Purpose: Pretreatment with 2- [(18)F] fluorodeoxyglucose positron emission tomography ((18)F-FDG-PET) was evaluated as a predictor of local failure-free survival (LFFS), disease-free survival (DFS), and overall survival (OS) in patients with nonkeratinizing nasopharyngeal carcinoma (NPC) treated with intensity-modulated radiation therapy (IMRT) alone or concurrently with chemotherapy (CCRT).
Patients and methods: Seventy-five M0 NPC patients who received FDG-PET before treatment were analyzed. The primary tumor FDG uptake was measured as the maximum standardized uptake value (SUVmax). The LFFS, DFS, and OS were calculated by the Kaplan-Meier method, and the differences were evaluated on log-rank test. The prognostic significance was assessed by univariate and multivariate analyses.

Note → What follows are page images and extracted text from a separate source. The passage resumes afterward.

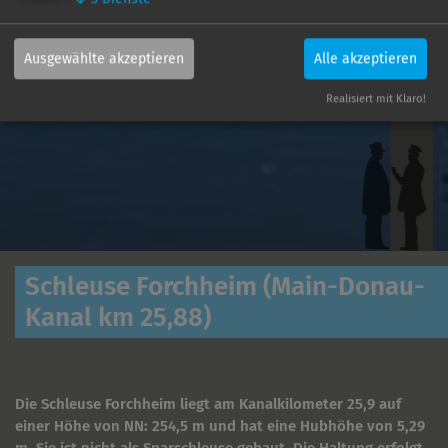
Ausgewählte akzeptieren
Alle akzeptieren
Realisiert mit Klaro!
Schleuse Forchheim (Main-Donau-
Kanal km 25,88)
Die Schleuse Forchheim liegt am Kanalkilometer 25,9 auf
einer Höhe von NN: 254,5 m und hat eine Hubhöhe von 5,29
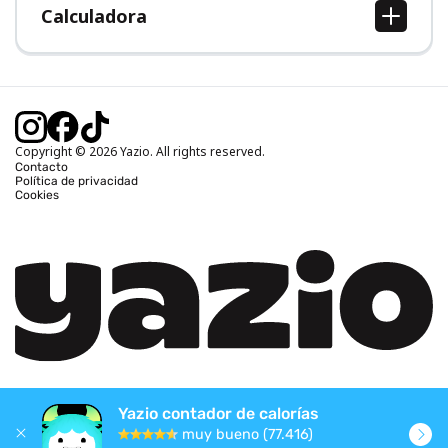
Calculadora
Calcular IMC
Calcular peso ideal
Calcular calorías diarias
Calcular calorías quemadas
Copyright © 2026 Yazio. All rights reserved.
Contacto
Política de privacidad
Cookies
Yazio contador de calorías
muy bueno (77.416)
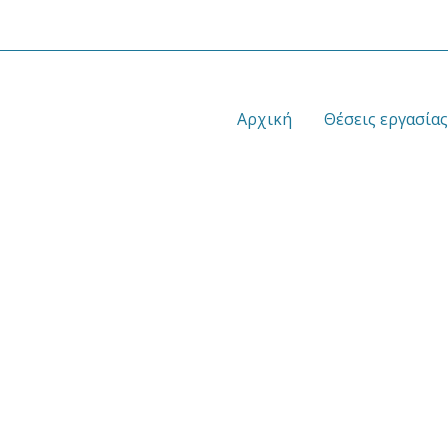
Αρχική
Θέσεις εργασίας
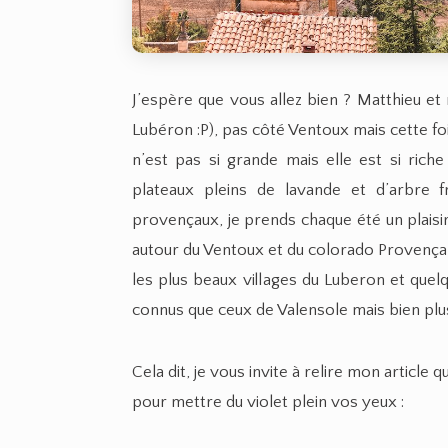
J’espère que vous allez bien ? Matthieu et
Lubéron :P), pas côté Ventoux mais cette fo
n’est pas si grande mais elle est si rich
plateaux pleins de lavande et d’arbre fru
provençaux, je prends chaque été un plaisir 
autour du Ventoux et du colorado Provençal 
les plus beaux villages du Luberon et qu
connus que ceux de Valensole mais bien plu
Cela dit, je vous invite à relire mon article 
pour mettre du violet plein vos yeux :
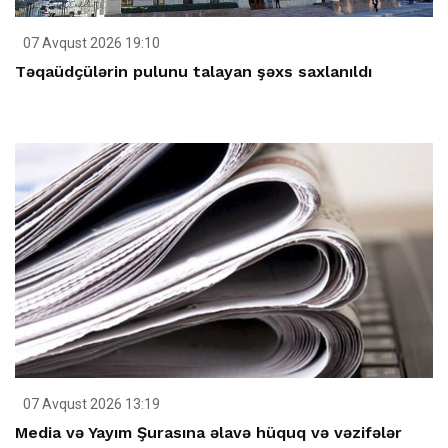
07 Avqust 2026 19:10
Təqaüdçülərin pulunu talayan şəxs saxlanıldı
07 Avqust 2026 13:19
Media və Yayım Şurasına əlavə hüquq və vəzifələr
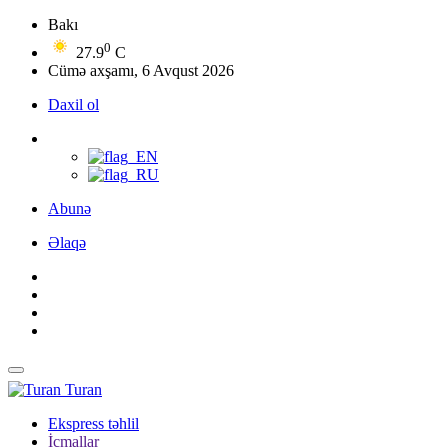
Bakı
0
27.9
C
Cümə axşamı, 6 Avqust 2026
Daxil ol
Abunə
Əlaqə
Turan
Ekspress təhlil
İcmallar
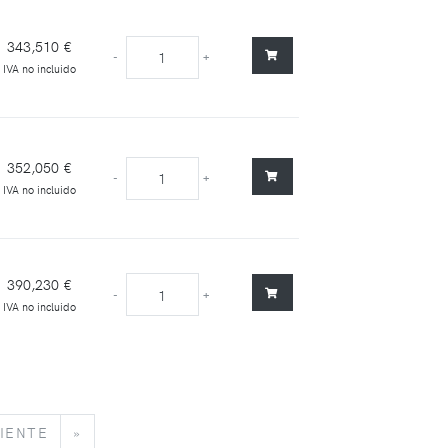
343,510 €
-
+
IVA no incluido
352,050 €
-
+
IVA no incluido
390,230 €
-
+
IVA no incluido
SIGUIENTE
»
IENTE
»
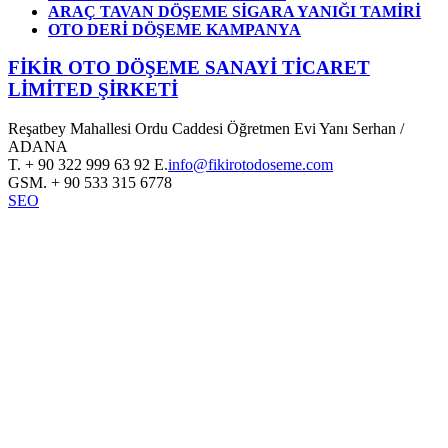
ARAÇ TAVAN DÖŞEME SİGARA YANIĞI TAMİRİ
OTO DERİ DÖŞEME KAMPANYA
FİKİR OTO DÖŞEME SANAYİ TİCARET
LİMİTED ŞİRKETİ
Reşatbey Mahallesi Ordu Caddesi Öğretmen Evi Yanı Serhan /
ADANA
T.
+ 90 322 999 63 92
E.
info@fikirotodoseme.com
GSM.
+ 90 533 315 6778
SEO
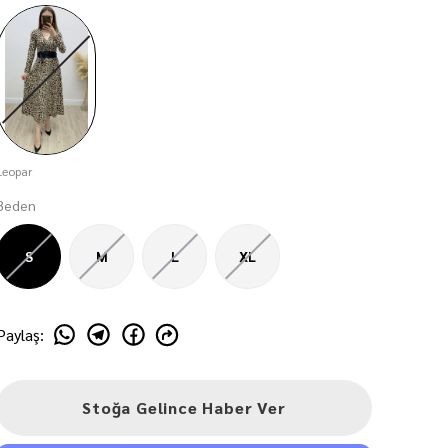
Leopar
Beden
S
M
L
XL
Paylaş
:
Stoğa Gelince Haber Ver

Results: Eighteen patients received IMRT alone and 57 received CCRT. The mean SUVmax was significantly higher in 12 patients with locoregional or distant failure than in those without failure (p <0.001). On multivariate analysis, the SUVmax was the only significant variable for 5-year LFFS (p = 0.017) and DFS (p = 0.000) but not for OS (p = 0.065).
Conclusion: SUVmax is a potential independent prognostic predictor of clinical outcomes in patients with nasopharyngeal carcinoma treated with IMRT alone or with CCRT. A high (18)F-FDG uptake (SUVmax >5) indicates poor outcome in patients with NPC.